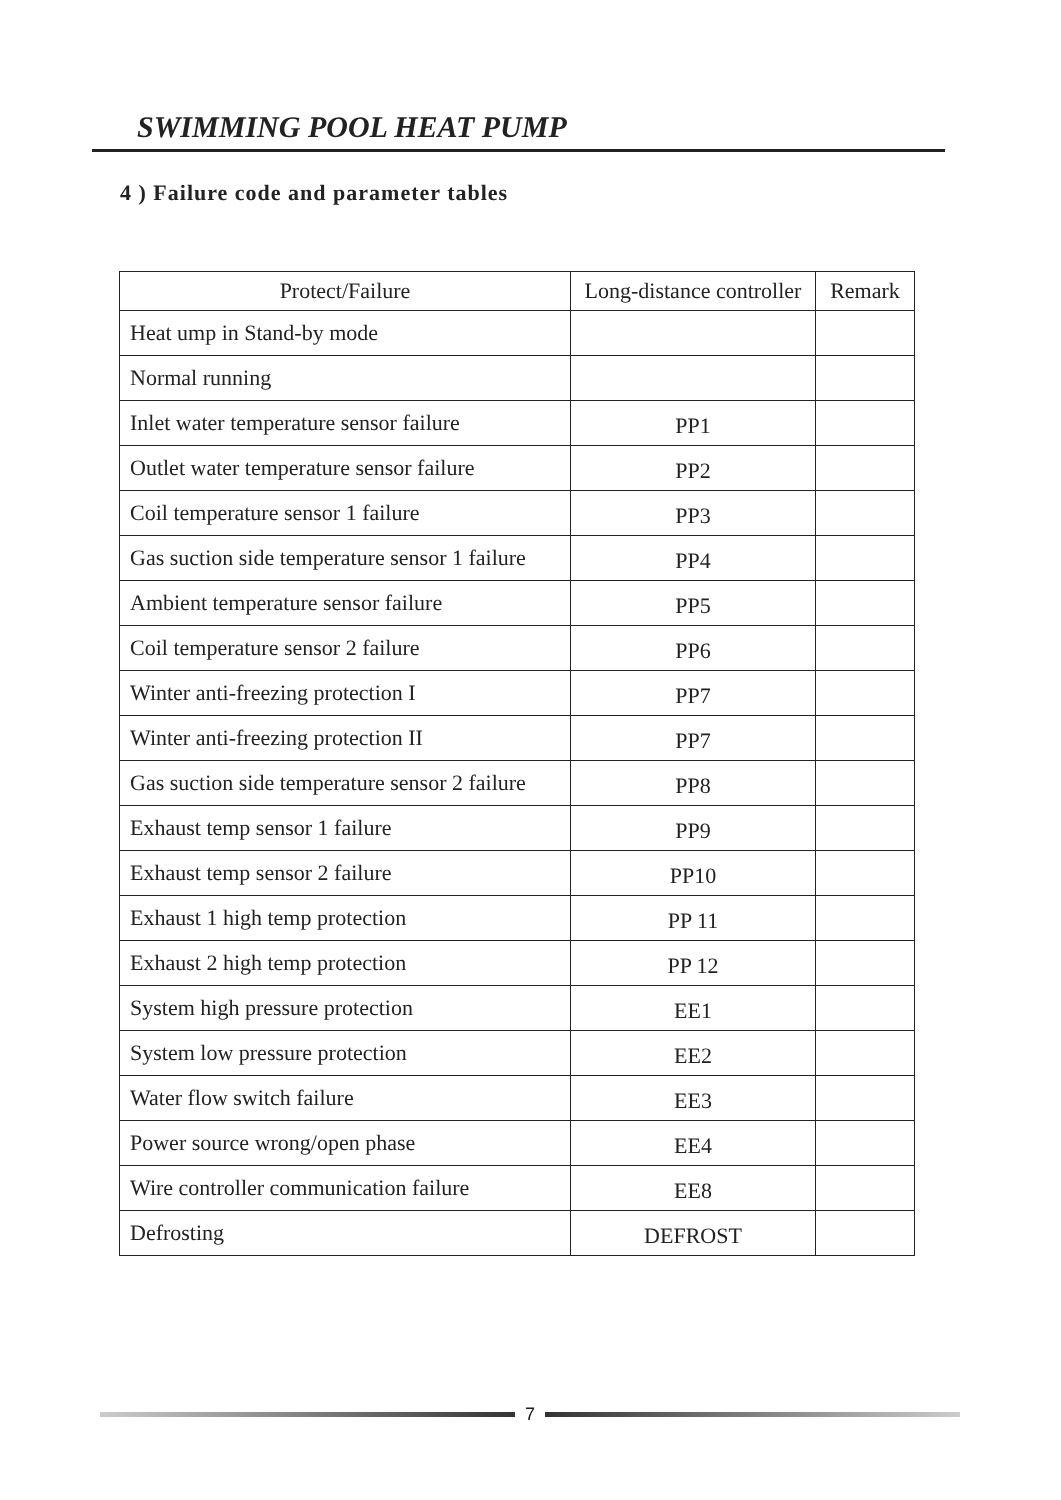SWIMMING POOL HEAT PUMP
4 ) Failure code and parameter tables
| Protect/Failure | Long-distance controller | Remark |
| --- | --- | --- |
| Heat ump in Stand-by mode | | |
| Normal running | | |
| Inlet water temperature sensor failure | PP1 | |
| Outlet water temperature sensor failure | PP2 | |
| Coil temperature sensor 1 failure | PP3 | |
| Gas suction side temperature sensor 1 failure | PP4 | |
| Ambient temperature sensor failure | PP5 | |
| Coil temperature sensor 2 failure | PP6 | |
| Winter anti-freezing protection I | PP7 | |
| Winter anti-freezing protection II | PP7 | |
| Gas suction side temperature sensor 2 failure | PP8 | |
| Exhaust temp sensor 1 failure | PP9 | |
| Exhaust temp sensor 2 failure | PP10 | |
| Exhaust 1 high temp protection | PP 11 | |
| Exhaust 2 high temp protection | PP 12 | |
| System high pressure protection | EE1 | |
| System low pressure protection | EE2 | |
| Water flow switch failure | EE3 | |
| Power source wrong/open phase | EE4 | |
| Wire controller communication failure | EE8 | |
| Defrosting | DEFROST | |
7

--

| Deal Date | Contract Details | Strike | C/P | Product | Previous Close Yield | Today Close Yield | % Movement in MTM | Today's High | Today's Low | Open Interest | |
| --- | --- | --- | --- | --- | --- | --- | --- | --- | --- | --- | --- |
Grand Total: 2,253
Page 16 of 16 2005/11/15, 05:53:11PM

==

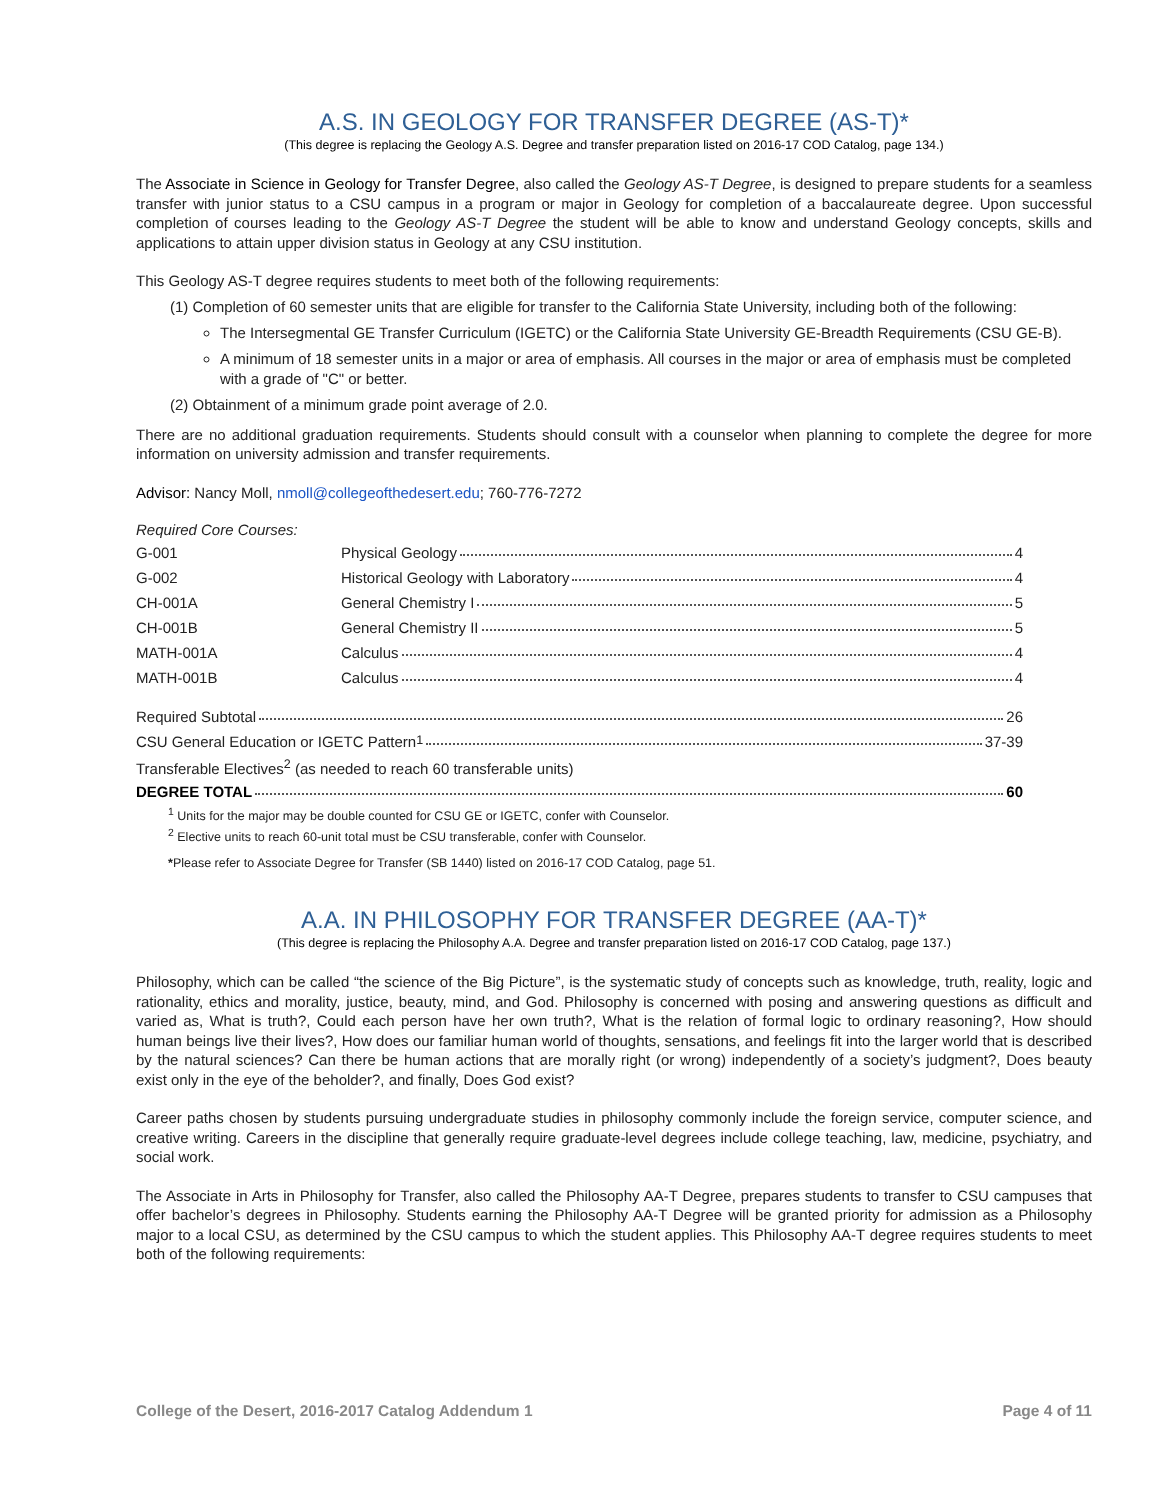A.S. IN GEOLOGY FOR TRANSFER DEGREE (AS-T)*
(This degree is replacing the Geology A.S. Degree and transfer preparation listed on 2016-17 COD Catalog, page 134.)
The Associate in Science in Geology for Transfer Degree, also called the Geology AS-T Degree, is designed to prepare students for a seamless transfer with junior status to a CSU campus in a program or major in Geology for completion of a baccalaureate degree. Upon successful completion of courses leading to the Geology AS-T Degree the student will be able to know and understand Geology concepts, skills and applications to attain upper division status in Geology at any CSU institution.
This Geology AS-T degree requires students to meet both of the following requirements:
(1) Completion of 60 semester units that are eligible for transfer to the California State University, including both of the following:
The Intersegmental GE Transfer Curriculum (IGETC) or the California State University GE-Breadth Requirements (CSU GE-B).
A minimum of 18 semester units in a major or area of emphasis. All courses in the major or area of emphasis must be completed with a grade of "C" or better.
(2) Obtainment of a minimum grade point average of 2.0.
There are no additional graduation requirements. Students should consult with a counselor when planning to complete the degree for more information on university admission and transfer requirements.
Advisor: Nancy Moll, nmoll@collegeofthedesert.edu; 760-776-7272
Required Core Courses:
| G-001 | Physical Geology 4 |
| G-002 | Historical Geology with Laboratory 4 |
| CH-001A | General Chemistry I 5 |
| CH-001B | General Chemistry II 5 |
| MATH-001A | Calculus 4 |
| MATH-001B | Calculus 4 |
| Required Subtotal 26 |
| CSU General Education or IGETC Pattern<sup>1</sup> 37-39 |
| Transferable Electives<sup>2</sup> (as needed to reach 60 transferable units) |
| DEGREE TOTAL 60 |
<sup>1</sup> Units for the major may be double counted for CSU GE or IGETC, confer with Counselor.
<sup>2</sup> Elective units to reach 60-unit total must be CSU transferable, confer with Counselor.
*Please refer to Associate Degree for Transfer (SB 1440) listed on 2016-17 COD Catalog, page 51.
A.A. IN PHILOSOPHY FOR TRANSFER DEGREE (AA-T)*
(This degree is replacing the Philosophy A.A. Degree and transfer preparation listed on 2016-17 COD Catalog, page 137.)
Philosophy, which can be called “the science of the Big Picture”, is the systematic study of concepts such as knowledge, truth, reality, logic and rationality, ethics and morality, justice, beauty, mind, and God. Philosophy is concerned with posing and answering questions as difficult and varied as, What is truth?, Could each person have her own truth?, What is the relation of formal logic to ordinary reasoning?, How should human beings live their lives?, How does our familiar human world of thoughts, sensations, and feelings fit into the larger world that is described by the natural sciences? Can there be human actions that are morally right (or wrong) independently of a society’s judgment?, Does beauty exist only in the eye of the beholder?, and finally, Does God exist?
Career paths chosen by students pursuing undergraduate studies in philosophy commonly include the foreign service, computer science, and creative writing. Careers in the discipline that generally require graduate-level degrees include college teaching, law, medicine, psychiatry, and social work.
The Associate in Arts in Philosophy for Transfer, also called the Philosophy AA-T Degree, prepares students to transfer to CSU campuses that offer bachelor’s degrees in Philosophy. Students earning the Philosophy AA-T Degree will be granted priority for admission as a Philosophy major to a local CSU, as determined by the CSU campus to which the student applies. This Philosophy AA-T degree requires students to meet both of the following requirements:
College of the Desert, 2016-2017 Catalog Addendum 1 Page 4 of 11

**EXERCISE**
Only the number is needed here: how many lines in the data contain "which"?

**TASK OUTPUT**
2